▶ Requirements
Reproduce word for word the part of the items below that starts with the line containing "pose: elev=272.2 azim=204.2" and runs through the last line of the items, including both of those lines.
* START *
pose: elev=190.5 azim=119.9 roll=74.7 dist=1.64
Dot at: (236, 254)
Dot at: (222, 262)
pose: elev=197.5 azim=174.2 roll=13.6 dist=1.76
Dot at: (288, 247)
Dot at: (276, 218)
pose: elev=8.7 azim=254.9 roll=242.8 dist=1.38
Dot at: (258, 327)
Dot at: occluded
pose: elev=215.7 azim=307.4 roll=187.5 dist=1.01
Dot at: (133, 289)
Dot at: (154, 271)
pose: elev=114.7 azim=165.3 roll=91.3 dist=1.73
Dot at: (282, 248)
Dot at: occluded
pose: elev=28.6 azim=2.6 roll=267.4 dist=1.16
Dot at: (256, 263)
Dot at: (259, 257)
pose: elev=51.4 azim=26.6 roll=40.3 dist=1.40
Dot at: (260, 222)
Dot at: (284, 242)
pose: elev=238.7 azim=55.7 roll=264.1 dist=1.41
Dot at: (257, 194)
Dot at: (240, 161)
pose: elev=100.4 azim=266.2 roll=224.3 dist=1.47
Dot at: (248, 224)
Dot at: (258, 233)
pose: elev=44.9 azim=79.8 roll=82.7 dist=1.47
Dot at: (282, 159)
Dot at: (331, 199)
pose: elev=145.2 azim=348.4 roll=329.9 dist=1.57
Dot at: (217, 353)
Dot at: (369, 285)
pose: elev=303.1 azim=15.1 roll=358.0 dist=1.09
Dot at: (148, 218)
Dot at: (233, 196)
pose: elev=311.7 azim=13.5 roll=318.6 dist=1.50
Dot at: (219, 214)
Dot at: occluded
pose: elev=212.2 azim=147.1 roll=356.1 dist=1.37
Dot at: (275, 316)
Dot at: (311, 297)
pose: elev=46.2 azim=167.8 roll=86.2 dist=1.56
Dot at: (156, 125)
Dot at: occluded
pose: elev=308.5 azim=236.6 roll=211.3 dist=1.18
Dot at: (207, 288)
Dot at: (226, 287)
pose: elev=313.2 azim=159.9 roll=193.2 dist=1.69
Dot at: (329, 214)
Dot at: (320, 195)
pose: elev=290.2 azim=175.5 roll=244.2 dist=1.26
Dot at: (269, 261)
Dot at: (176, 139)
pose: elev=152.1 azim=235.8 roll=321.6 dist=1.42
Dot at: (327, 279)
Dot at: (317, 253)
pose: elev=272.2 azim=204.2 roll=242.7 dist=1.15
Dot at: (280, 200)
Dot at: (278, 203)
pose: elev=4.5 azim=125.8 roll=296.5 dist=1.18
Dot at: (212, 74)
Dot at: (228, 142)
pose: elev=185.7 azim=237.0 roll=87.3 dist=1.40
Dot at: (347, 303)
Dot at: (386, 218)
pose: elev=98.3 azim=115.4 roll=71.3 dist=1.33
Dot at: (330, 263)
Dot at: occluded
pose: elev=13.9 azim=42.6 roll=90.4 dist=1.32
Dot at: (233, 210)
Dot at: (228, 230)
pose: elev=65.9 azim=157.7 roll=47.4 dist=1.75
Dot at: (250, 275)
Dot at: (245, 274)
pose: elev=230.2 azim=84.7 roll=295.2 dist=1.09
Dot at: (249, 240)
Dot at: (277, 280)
* END *
▶ Full answer
pose: elev=272.2 azim=204.2 roll=242.7 dist=1.15
Dot at: (280, 200)
Dot at: (278, 203)
pose: elev=4.5 azim=125.8 roll=296.5 dist=1.18
Dot at: (212, 74)
Dot at: (228, 142)
pose: elev=185.7 azim=237.0 roll=87.3 dist=1.40
Dot at: (347, 303)
Dot at: (386, 218)
pose: elev=98.3 azim=115.4 roll=71.3 dist=1.33
Dot at: (330, 263)
Dot at: occluded
pose: elev=13.9 azim=42.6 roll=90.4 dist=1.32
Dot at: (233, 210)
Dot at: (228, 230)
pose: elev=65.9 azim=157.7 roll=47.4 dist=1.75
Dot at: (250, 275)
Dot at: (245, 274)
pose: elev=230.2 azim=84.7 roll=295.2 dist=1.09
Dot at: (249, 240)
Dot at: (277, 280)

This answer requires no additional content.